Yu SC, Chen CN, Huang HI, Chen TC, Wang CP, Lou PJ, Ko JY, Hsiao TY, Yang TL - PLoS ONE (2014)

Bottom Line: Similar pathological presentations were found both in the specimens of USCB and OB.Sampling errors were found both in USCB and OB.OB can be applied only in the failed cases of USCB.
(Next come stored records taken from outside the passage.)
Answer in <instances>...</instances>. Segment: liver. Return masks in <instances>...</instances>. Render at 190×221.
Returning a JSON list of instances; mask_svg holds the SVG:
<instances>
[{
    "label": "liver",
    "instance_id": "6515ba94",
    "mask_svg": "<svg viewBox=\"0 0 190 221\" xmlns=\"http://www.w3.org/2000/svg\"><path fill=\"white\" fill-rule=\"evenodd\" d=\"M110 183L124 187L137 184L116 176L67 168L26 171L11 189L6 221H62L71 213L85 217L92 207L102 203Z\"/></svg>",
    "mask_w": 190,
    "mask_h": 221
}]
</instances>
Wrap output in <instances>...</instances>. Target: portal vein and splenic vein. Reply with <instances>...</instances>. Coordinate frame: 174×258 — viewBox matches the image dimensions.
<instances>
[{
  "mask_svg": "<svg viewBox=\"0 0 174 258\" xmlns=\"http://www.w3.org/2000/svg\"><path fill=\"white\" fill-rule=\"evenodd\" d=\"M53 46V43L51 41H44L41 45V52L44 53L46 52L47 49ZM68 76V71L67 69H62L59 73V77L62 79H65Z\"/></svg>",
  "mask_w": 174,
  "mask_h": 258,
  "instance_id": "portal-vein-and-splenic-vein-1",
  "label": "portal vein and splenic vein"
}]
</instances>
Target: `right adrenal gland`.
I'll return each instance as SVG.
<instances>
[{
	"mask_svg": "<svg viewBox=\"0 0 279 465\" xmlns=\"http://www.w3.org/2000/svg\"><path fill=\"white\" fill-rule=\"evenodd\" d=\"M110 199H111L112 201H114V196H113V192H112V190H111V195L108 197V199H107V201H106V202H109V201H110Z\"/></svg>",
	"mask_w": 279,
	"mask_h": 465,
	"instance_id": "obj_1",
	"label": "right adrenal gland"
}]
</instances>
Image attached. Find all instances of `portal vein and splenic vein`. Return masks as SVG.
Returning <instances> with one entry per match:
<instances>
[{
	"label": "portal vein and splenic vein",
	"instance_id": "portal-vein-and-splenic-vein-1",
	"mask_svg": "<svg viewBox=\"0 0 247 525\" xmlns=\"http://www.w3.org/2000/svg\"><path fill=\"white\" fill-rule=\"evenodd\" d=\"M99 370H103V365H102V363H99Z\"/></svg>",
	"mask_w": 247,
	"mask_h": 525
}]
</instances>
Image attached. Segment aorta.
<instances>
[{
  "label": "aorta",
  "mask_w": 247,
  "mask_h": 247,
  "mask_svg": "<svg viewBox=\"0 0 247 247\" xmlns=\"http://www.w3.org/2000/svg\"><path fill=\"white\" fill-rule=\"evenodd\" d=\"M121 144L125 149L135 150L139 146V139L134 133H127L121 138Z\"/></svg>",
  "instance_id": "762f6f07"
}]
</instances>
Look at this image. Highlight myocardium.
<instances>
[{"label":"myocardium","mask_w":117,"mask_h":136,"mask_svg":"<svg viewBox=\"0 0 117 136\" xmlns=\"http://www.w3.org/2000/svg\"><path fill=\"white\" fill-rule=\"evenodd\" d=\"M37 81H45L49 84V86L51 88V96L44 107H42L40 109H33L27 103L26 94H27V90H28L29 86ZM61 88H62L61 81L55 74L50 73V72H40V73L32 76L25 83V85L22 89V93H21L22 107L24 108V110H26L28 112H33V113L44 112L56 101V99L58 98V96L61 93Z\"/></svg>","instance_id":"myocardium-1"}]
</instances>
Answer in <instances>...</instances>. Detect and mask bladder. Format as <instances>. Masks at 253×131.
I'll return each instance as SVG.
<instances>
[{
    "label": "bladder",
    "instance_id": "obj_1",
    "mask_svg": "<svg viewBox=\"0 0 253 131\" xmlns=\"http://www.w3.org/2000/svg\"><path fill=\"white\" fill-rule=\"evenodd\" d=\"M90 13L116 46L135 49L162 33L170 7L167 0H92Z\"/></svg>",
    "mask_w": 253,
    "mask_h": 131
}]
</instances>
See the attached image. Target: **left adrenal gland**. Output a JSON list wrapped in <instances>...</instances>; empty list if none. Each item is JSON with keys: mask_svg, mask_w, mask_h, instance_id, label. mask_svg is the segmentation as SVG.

View Article: PubMed Central - PubMed

Affiliation: Department of Pathology, National Taiwan University Hospital, Taiwan.

ABSTRACT
Kikuchi-Fujimoto disease (KFD) is a self-limited disease without any need of surgical treatments. Sampling of tissue is the only invasive procedure during the clinical course. However, the standard sampling procedure with accuracy, minimal invasiveness, and esthetic maintenance has not been established yet. In this study, a retrospective review of clinical utility and pathological presentations of the ultrasound-guided core biopsy (USCB) and the open biopsy (OB) in consecutive KFD patients. From 2010 to 2012, 34 consecutive patients were enrolled. USCB was performed in 11 patients, and OB was done in 26 patients. KFD was confirmed in 82% cases by USCB. Similar pathological presentations were found both in the specimens of USCB and OB. In the three patients who had received both USCB and OB, KFD was confirmed by USCB in one case, while two by OB. Sampling errors were found both in USCB and OB. For diagnosing KFD, USCB can serve as the first-line diagnostic tool. OB can be applied only in the failed cases of USCB.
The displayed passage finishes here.